“Dear life!” cried Dame Spikeman, as the haggard face of her husband presented itself in the morning, “where hast thou been all the night? You look mightily cast down, and—O Lord! Heaven forgive me!—you have a wound on the side of your head. Husband, what is the matter?”
“Why, dame,” answered the Assistant, “is it a new thing for me to be absent one night? Bethink thee how often my occasions call me to the plantation?”
“Out upon the weariful plantation! O, sweetheart!” said the jealous but fond wife, “I like not these absences. But, how got you this hurt?” she inquired, parting his hair on the temple, and exposing the dried blood.
“It is only a scratch I received in the forest, and hardly worthy thy notice, dame. But where is Mistress Eveline? and I see not Prudence?”
“The young lady is still in her chamber, and, as for the waiting maid, I heard her but five minutes since singing away as if there were no music in the world but her own. Truly, it sounded more like a snatch from some profane ballad than a godly hymn. I will tutor her about this levity. Now do not be angry, dear life,” added the dame, whose heart was made more tender, and her tongue more communicative, by the anxieties she had suffered during the night, on her husband’s account; “but I have fancied that you looked at the girl oftener, sometimes, than was becoming in a man who had a wedded wife who never said him nay.”
“Fie, Dame,” said the Assistant, laughing, and pinching, and kissing her still tempting cheek; “what crazy fancies be these?

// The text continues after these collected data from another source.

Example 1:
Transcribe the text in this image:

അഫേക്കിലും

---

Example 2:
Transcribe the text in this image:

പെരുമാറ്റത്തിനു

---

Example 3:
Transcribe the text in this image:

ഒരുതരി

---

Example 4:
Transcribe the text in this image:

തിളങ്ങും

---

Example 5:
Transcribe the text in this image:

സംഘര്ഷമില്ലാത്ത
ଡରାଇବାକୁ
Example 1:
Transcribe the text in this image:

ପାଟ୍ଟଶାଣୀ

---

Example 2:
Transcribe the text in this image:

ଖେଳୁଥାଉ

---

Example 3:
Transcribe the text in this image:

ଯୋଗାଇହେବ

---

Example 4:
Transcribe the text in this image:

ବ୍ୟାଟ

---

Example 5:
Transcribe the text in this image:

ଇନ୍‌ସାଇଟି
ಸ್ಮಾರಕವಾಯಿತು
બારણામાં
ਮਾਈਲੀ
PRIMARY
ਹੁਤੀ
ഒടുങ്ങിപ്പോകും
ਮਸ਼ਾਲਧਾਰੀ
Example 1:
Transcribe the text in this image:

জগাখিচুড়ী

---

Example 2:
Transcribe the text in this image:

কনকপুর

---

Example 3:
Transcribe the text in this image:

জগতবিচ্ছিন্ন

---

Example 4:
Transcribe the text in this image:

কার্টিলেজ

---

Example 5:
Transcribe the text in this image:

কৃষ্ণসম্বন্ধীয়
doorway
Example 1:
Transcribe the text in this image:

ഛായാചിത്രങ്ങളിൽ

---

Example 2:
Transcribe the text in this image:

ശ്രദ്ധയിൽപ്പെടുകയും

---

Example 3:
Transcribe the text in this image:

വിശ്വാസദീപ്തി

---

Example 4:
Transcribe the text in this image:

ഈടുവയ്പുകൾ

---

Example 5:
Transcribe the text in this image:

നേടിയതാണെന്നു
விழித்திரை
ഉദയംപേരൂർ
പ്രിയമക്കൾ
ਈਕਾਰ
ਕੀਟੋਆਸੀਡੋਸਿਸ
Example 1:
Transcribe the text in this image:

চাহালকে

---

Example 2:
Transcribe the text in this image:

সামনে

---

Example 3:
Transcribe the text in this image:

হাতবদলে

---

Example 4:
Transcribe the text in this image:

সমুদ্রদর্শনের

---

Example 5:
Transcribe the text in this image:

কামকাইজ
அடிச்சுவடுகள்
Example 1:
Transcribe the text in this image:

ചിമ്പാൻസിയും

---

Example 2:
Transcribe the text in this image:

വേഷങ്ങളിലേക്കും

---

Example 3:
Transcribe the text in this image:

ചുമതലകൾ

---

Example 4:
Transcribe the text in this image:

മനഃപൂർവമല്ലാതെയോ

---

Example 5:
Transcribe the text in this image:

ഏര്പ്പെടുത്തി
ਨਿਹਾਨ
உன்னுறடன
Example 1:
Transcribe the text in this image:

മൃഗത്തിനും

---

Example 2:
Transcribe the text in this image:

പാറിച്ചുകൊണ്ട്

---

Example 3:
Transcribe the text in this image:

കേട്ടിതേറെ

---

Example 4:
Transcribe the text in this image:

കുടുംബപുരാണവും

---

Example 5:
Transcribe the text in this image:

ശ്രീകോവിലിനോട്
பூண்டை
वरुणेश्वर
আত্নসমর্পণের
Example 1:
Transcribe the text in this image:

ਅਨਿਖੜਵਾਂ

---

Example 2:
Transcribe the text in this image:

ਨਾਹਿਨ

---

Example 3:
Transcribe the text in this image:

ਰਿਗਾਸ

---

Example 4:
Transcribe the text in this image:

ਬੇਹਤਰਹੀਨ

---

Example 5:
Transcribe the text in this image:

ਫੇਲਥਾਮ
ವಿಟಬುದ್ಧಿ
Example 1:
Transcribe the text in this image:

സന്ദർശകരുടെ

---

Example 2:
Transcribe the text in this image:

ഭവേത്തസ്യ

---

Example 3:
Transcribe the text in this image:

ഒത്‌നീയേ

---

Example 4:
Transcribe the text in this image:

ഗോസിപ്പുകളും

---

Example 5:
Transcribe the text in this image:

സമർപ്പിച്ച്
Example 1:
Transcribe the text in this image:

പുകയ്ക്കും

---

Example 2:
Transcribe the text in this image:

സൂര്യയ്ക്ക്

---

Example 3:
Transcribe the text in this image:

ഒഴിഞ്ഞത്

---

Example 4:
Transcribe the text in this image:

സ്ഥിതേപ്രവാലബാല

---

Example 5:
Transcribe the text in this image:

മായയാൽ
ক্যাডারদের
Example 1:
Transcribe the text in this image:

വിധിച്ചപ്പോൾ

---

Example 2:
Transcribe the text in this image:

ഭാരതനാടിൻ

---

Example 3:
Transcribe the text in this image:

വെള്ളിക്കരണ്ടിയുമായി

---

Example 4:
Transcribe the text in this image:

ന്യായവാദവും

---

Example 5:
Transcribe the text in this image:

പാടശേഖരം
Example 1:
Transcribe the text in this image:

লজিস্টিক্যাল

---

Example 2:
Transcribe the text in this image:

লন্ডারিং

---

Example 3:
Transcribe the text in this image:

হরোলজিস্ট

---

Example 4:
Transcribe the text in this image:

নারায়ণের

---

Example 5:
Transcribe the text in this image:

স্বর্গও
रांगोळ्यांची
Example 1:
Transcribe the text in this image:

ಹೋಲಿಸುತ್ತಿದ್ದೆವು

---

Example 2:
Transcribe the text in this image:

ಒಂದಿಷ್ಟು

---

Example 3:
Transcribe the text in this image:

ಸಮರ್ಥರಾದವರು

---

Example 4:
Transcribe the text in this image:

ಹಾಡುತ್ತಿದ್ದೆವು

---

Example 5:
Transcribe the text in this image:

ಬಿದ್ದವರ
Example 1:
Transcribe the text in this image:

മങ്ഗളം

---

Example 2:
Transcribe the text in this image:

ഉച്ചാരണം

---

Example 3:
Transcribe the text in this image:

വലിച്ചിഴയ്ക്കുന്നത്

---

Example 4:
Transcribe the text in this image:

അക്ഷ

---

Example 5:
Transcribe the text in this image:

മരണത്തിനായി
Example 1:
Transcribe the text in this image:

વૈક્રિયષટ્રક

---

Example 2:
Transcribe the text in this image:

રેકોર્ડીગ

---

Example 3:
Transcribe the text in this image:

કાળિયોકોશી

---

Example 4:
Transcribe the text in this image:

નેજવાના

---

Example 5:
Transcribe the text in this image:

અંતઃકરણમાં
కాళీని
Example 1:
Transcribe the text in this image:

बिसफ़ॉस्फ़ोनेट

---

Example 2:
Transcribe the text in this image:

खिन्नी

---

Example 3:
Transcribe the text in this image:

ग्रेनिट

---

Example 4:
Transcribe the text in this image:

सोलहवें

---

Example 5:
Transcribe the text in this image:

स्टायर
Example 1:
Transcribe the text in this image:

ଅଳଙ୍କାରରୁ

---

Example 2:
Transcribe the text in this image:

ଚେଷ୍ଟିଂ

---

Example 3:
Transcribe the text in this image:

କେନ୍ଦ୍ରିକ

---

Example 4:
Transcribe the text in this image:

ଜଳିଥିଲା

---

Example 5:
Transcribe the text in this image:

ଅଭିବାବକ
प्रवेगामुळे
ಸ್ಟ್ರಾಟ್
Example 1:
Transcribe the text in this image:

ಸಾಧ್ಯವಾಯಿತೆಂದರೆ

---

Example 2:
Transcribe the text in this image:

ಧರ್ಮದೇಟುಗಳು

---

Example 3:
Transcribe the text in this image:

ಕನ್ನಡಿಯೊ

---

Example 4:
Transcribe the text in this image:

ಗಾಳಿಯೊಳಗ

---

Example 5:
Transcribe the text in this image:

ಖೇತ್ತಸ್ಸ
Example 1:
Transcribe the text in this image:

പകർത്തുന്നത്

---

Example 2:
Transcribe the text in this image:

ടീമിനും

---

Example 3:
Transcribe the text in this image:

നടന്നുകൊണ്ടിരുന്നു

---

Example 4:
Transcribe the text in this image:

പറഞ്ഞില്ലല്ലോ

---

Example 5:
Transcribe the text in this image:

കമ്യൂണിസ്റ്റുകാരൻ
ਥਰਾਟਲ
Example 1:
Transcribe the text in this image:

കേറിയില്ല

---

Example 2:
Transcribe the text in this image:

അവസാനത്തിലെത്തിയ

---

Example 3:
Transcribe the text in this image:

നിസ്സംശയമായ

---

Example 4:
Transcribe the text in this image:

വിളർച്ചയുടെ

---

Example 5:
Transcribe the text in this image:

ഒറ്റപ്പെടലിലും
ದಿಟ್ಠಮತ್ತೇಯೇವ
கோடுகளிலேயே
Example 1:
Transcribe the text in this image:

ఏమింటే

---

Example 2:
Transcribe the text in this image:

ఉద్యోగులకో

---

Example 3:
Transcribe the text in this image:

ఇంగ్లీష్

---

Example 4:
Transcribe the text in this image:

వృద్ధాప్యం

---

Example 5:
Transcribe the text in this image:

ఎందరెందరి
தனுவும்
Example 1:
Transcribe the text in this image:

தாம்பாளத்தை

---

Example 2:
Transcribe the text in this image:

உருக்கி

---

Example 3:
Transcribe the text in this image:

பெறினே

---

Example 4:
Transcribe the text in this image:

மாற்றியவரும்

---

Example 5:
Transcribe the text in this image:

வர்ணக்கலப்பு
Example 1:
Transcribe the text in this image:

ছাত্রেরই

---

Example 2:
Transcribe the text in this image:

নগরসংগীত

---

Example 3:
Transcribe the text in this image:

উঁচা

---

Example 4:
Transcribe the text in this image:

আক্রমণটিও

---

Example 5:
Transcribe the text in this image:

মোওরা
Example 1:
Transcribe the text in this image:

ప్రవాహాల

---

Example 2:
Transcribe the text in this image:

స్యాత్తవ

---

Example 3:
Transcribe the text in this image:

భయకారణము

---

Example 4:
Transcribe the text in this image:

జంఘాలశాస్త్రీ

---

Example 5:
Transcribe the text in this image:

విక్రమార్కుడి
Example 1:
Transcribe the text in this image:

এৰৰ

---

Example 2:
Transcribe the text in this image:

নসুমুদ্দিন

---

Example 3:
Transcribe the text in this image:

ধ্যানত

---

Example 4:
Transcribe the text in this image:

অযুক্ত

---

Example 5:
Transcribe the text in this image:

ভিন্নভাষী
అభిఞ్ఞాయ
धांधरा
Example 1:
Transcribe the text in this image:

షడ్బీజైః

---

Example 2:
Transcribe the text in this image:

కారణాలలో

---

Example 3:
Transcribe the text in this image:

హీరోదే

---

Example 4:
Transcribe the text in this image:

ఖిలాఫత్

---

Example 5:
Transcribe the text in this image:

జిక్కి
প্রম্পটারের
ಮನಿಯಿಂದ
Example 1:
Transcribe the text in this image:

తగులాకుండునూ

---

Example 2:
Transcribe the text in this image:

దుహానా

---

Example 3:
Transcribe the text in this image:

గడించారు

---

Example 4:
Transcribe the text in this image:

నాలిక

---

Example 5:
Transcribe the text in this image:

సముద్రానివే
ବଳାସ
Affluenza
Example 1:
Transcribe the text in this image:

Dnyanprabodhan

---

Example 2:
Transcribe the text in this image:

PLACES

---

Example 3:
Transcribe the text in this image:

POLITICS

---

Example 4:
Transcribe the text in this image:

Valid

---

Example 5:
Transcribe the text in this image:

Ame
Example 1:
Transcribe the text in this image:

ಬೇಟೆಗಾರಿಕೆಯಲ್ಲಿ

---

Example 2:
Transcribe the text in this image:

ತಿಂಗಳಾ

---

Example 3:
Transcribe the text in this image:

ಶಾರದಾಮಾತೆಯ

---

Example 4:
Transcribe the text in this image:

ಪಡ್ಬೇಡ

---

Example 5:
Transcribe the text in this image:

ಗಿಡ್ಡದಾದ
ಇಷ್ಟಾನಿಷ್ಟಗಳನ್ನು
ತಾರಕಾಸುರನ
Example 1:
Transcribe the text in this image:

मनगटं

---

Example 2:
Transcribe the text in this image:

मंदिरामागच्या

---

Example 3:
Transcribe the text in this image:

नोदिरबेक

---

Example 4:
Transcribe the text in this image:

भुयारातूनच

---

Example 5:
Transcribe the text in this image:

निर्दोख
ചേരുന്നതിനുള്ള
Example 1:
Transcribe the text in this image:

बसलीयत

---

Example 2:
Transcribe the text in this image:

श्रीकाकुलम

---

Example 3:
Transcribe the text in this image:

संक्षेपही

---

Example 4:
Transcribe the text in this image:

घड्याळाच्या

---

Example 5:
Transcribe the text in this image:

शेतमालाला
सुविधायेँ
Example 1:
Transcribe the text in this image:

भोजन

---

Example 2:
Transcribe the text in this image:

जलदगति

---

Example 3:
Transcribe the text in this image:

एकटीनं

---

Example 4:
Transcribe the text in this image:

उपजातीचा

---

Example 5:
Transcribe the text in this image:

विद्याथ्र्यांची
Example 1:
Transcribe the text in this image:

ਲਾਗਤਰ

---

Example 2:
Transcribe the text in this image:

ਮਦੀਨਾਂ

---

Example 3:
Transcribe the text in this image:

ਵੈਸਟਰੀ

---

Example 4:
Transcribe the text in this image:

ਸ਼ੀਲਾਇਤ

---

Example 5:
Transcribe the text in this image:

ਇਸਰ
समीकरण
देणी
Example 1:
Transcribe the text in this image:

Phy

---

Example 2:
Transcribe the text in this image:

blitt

Consider my years, and profession, and dignity, and, most of all, my love for thee. Why, this is very midsummer madness.”
“I suppose I am foolish,” replied the dame, wiping a tear away, “but I feared, lest the girl might derive some encouragement from it, though otherwise, Prudence is a good lass, and obedient, and I have no other fault to find with her; but I recollect now, when I was a girl, how I did feel when you came near me, and I have not got over all these feelings yet, nor do I choose that Prudence should have them. So, dear husband, it were safer for the girl that you should look oftener at me, and less at her.”
“My good, and faithful, and loving wife!” exclaimed the Assistant, enclosing her in his arms, and feeling something like compunction at the moment, “you deserve a better mate. But trouble not thyself with such misgivings. Do not this wrong, sweet, to thine own charms, and to my profession and station, as one of the congregation and a magistrate.”
“Nay,” answered the pleased wife, “I distrusted thee not so much as the presumption of the damsel; and if the devil goes about as a roaring lion, seeking whom he may devour, as we know he does, from the precious book, what place is more likely for him to be in than these awful woods, filled with red heathens, whom I take to be little better than his children; and whom would he sooner devour, than a pretty maiden like Prudence?”